Die Situation in den einzelnen Mitgliedsländern ist sehr unterschiedlich. In Ungarn ist diese unter der Führung von Victor Orbán allerdings mehr als dramatisch. Der Präsident hat anfangs die Preise für Schornsteinfegerarbeiten per Gesetz mehrfach halbiert und nun die Ausbildungsordnung und somit die Existenzgrundlage für unser Handwerk abgeschafft. Schornsteinfeger gelten als Wegelagerer und sind Feinde des Staats. Auch das Konto der Kozs (Schornsteinfegergewerkschaft in Ungarn) wurde eingefroren, so dass die beiden Ver-treter Ihr besonderes Engagement aus privaten Mitteln begleichen müssen. Dies ist bei weniger als 300 € monatlichem Einkommen natürlich auch in Ungarn unmöglich. Hier zeigt sich, wie wichtig die ICU ist. Wir haben mit einem gemeinsamen Schreiben der ICU unsere Position deutlich gemacht und unterstützen unsere Kollegen, wo es nur geht. 
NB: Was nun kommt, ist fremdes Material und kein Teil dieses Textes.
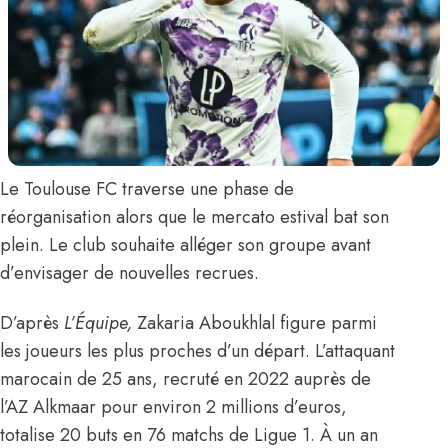
Le Toulouse FC traverse une phase de
réorganisation alors que le mercato estival bat son
plein. Le club souhaite alléger son groupe avant
d’envisager de nouvelles recrues.
D’après
L’Équipe,
Zakaria Aboukhlal
figure parmi
les joueurs les plus proches d’un départ. L’attaquant
marocain de 25 ans, recruté en 2022 auprès de
l’AZ Alkmaar pour environ 2 millions d’euros,
totalise 20 buts en 76 matchs de Ligue 1. À un an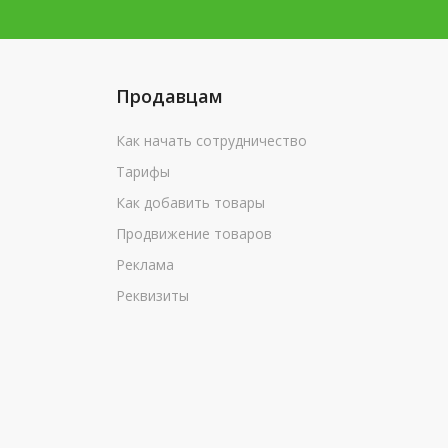
Продавцам
Как начать сотрудничество
Тарифы
Как добавить товары
Продвижение товаров
Реклама
Реквизиты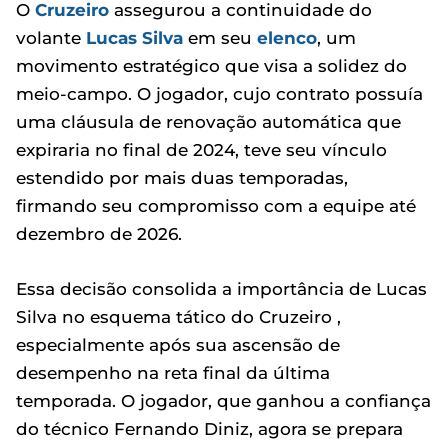
O
Cruzeiro
assegurou a continuidade do
volante
Lucas Silva
em seu
elenco
, um
movimento estratégico que visa a solidez do
meio-campo. O jogador, cujo contrato possuía
uma cláusula de renovação automática que
expiraria no final de 2024, teve seu vínculo
estendido por mais duas temporadas,
firmando seu compromisso com a equipe até
dezembro de 2026.
Essa decisão consolida a importância de Lucas
Silva no esquema tático do Cruzeiro ,
especialmente após sua ascensão de
desempenho na reta final da última
temporada. O jogador, que ganhou a confiança
do técnico Fernando Diniz, agora se prepara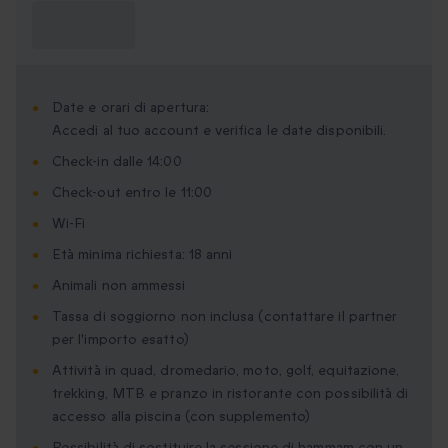
Cosa devo
sapere?
Date e orari di apertura:
Accedi al tuo account e verifica le date disponibili.
Check-in dalle 14:00
Check-out entro le 11:00
Wi-Fi
Età minima richiesta: 18 anni
Animali non ammessi
Tassa di soggiorno non inclusa (contattare il partner
per l'importo esatto)
Attività in quad, dromedario, moto, golf, equitazione,
trekking, MTB e pranzo in ristorante con possibilità di
accesso alla piscina (con supplemento)
Possibilità di sostituire la sessione di hammam con un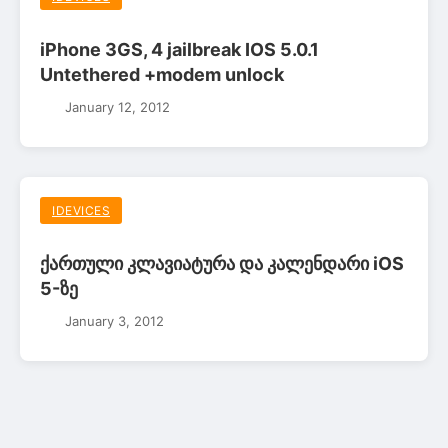
iPhone 3GS, 4 jailbreak IOS 5.0.1
Untethered +modem unlock
January 12, 2012
IDEVICES
ქართული კლავიატურა და კალენდარი iOS
5-ზე
January 3, 2012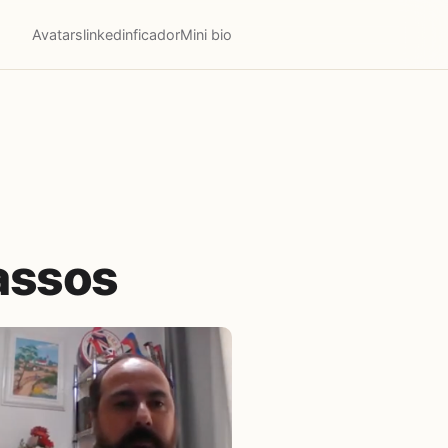
Avatars
linkedinficador
Mini bio
assos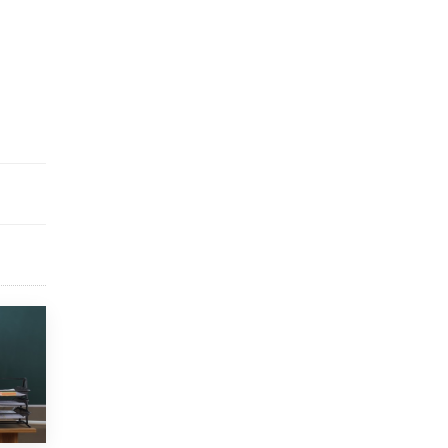
открыли в этом учебном году в Москве
10 ИЮНЯ /
ГОРОДСКОЕ ОБРАЗОВАНИЕ
Госдума приняла закон о детских SIM-
картах
10 ИЮНЯ /
ДЕТИ
Глава СПЧ предложил вернуть в школы
устные переходные экзамены
9 ИЮНЯ /
КАЧЕСТВО ОБРАЗОВАНИЯ
​Объединяя дошкольный мир
8 ИЮНЯ /
АНОНС
«Сколково» и ГК «Просвещение»
анонсировали запуск акселератора
технологических решений для всех
уровней образования
8 ИЮНЯ /
ЧТО ПРОИСХОДИТ?
Рособрнадзор ответил на жалобы
школьников на ошибки в ЕГЭ по
русскому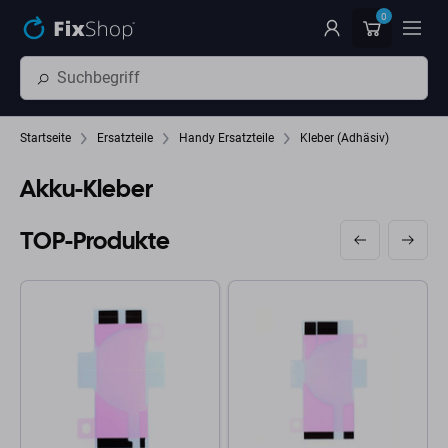
Zum Hauptinhalt springen
0
Startseite
Ersatzteile
Handy Ersatzteile
Kleber (Adhäsiv)
Akku-Kleber
TOP-Produkte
Ein weiterer Punkt, wo die Bedeutung der ICU deutlich wird, ist der Arbeitsschutz. Es ist beeindruckend zu erfahren, wie insbesondere in Skandinavien mit dem Thema umgegangen wird. Der Kontakt mit Ruß ist sicher auch dort nicht zu vermeiden, allerdings wird ganz selbstverständlich nicht nur mit Staubmaske und Handschuhen gearbeitet, sondern es gibt auch beim Arbeitgeber eine klare räumliche Trennung zwischen dem Weiß- und Schwarzbereich. In der Folge geht der Mitarbeiter am Ende seines Arbeitstages in der Firma durch eine Art Schleuse, so dass er erst nach dem Duschen an seine private „saubere“ Kleidung kommt. Selbstverständlich ist das kontaminierte Betriebsfahrzeug für den privaten Einsatz nicht geeignet.

Hier können wir sicher viel lernen, da bei uns der Gesundheitsschutz leider noch immer keine ausreichende Bedeutung hat. Unser Schutz und der unserer Familien ist das Wichtigste, daran gibt es keine Zweifel. Was wir unserem Körper heute zumuten, können wir nicht wiedergutmachen. Auch wenn es eine Umstellung in unserem Arbeitsalltag bedeutet, sollten wir alles daran setzen, gesund zu bleiben.

In Prüfungen, auf Vorbereitungen und auf Schulungen achten wir vom ZDS auf dieses Thema und versuchen euch prak-
tische Umsetzungsmöglichkeiten aufzuzeigen. Lasst uns gemeinsam daran arbeiten, dass das Schornsteinfegerhandwerk ein Beruf ist, in dem die Belastung so gering wie möglich ist. Ein schöner Beruf, den man lange, gerne und gesund ausüben kann.